***** Reading text *****

I'm no expert on bokeh, but I think DOF isolation and bokeh refer to essentially the same thing, but people talk about the esthetic quality of the bokeh which as you point out depends on specifics of the lens and the diaphragm. Have you ever noticed that during an eclipse that sunlight passing through the tree leaves casts little highlights (whatever you call the opposite of a shadow) in a crescent shape that perfectly mimics the crescent of the eclipsed sun? You would think this wouldn't be very noticeable, but it actually is quite striking and amazingly different from what you normally see. It literally changes the mood in a subtle way.
I suppose an esthetically nice bokeh must be similar. A subtle difference, but aficionados notice it. (I haven't thought of it this way before. I'll have to pay more attention to it.)
I'm saying that RX100 native pixel-level IQ is trailing behind D70s native pixel-level IQ, but when I downsample RX100 image, I get IQ boost on per-pixel level, while sacrificing pixel count. Since RX100 has so much more pixels, I can sacrifice lots of them and still have reasonably sized image for scenarios more demanding than Facebook photo upload.
Presence of D70s here is completely anecdotal - I'm mentioning it only because I have it so I can compare them, but point is that I am "improving" RX100 IQ (or, rather, dismissing it's shortcomings) by downsampling images.

***** Supplied information *****

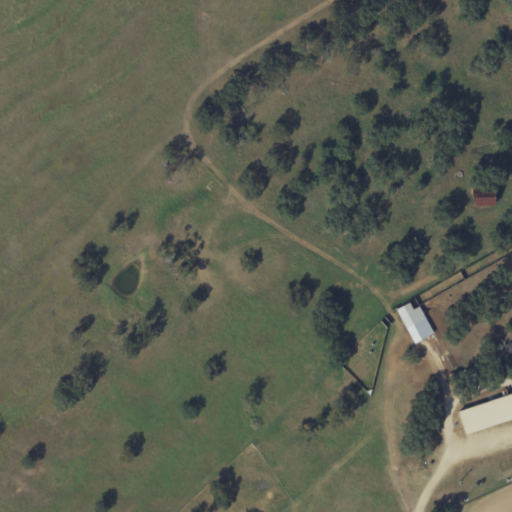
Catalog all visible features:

*****
***** Supplied information *****

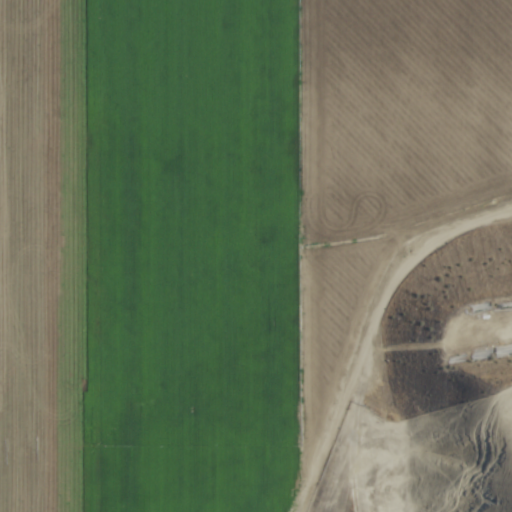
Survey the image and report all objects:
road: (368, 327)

*****

_Task requirements_
Repeat the part of the camera text from "I'm no expert" up to and including "attention to it.)", word for word. The items have nothing to do with the camera text.

_Task result_
I'm no expert on bokeh, but I think DOF isolation and bokeh refer to essentially the same thing, but people talk about the esthetic quality of the bokeh which as you point out depends on specifics of the lens and the diaphragm. Have you ever noticed that during an eclipse that sunlight passing through the tree leaves casts little highlights (whatever you call the opposite of a shadow) in a crescent shape that perfectly mimics the crescent of the eclipsed sun? You would think this wouldn't be very noticeable, but it actually is quite striking and amazingly different from what you normally see. It literally changes the mood in a subtle way.
I suppose an esthetically nice bokeh must be similar. A subtle difference, but aficionados notice it. (I haven't thought of it this way before. I'll have to pay more attention to it.)